TASK DESCRIPTION:
Whatever pictures appear, omit them, and repeat the data below exactly.

DATASET CONTENT:
::::

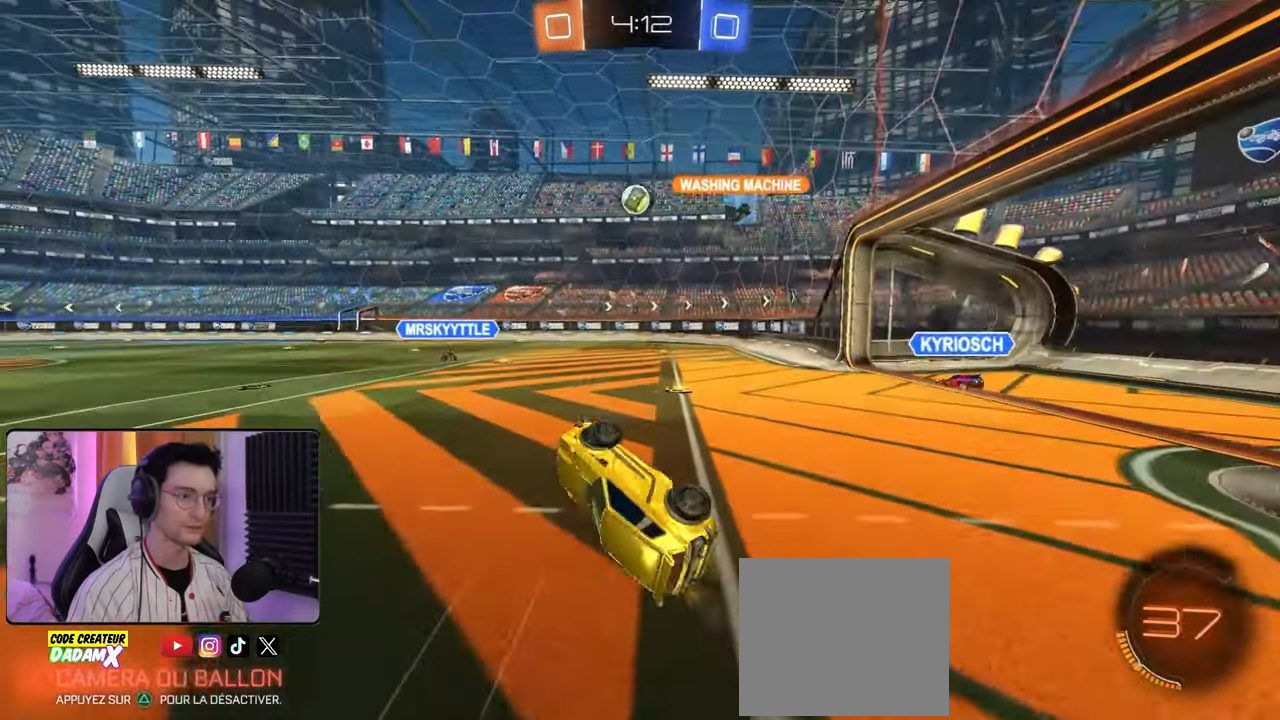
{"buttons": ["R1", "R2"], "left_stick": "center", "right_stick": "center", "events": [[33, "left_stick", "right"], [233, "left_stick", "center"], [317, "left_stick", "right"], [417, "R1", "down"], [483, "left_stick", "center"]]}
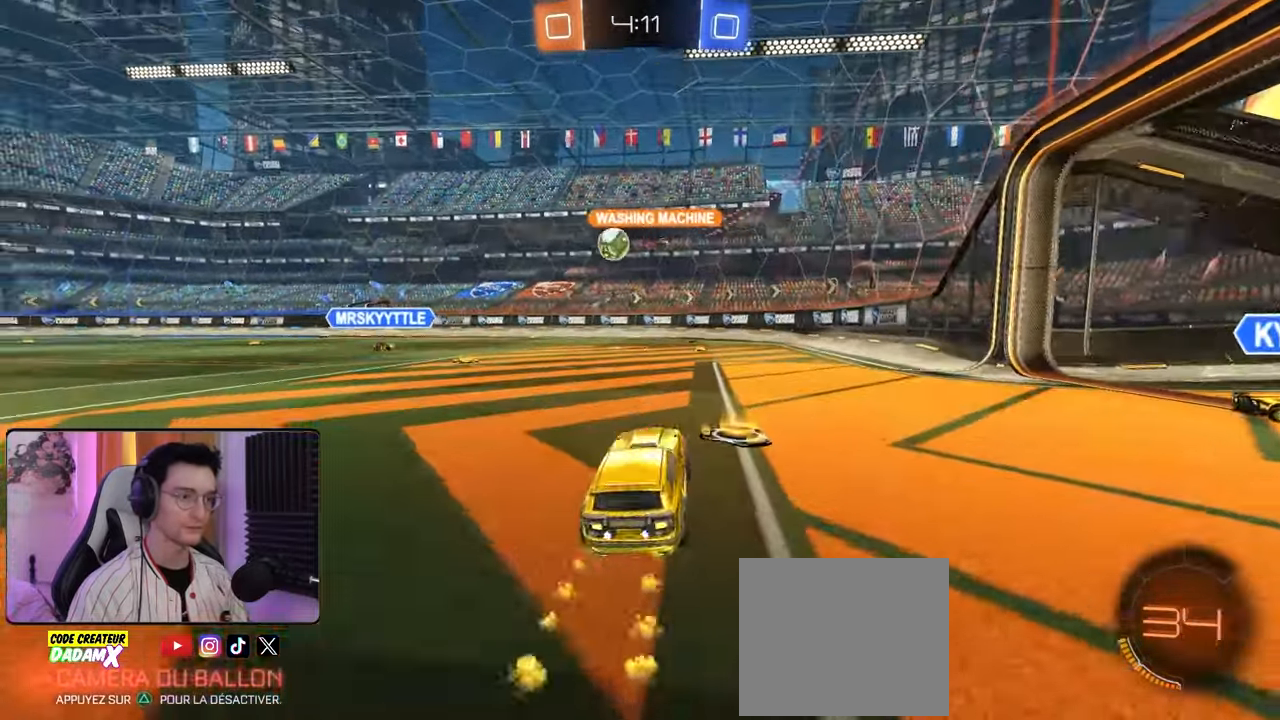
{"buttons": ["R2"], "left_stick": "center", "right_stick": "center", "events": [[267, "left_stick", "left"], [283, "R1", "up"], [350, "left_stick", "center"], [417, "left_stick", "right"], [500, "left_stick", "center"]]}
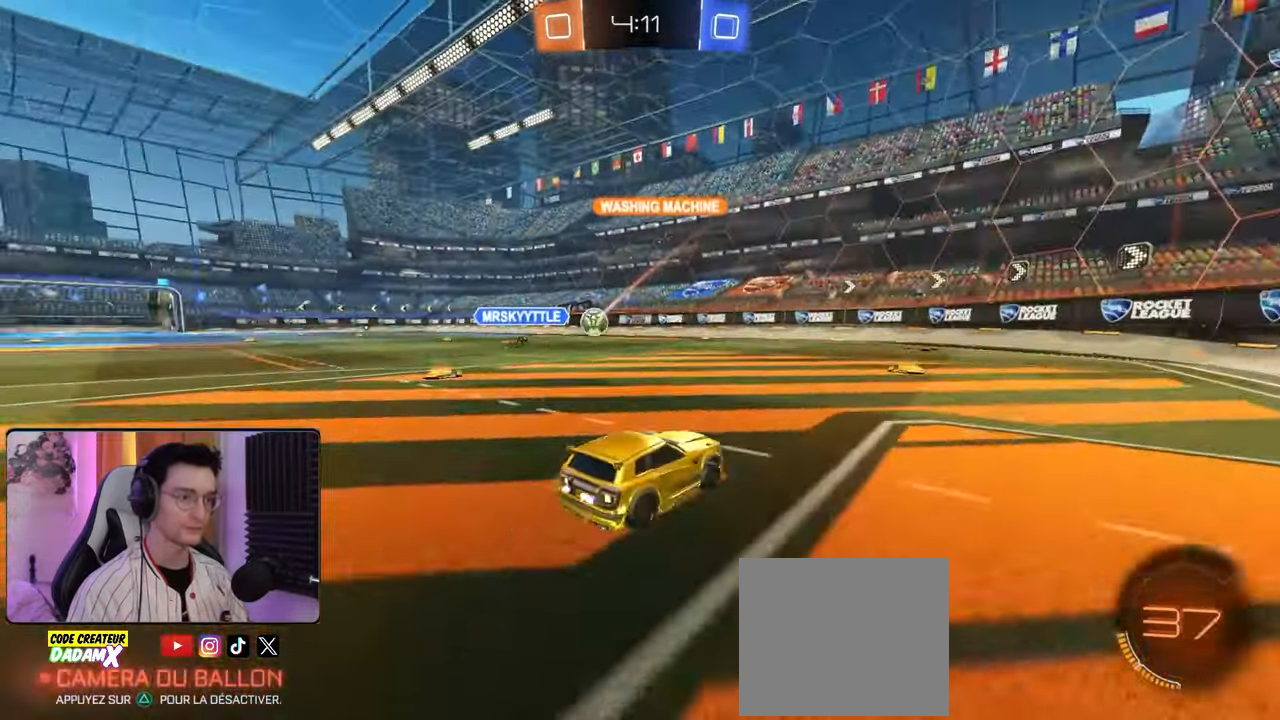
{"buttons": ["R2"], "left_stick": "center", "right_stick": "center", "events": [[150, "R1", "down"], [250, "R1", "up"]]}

::::

ANSWER FOR THIS EXERCISE:
{"buttons": ["R1", "R2"], "left_stick": "center", "right_stick": "center", "events": [[33, "left_stick", "right"], [233, "left_stick", "center"], [317, "left_stick", "right"], [417, "R1", "down"], [483, "left_stick", "center"]]}
{"buttons": ["R2"], "left_stick": "center", "right_stick": "center", "events": [[267, "left_stick", "left"], [283, "R1", "up"], [350, "left_stick", "center"], [417, "left_stick", "right"], [500, "left_stick", "center"]]}
{"buttons": ["R2"], "left_stick": "center", "right_stick": "center", "events": [[150, "R1", "down"], [250, "R1", "up"]]}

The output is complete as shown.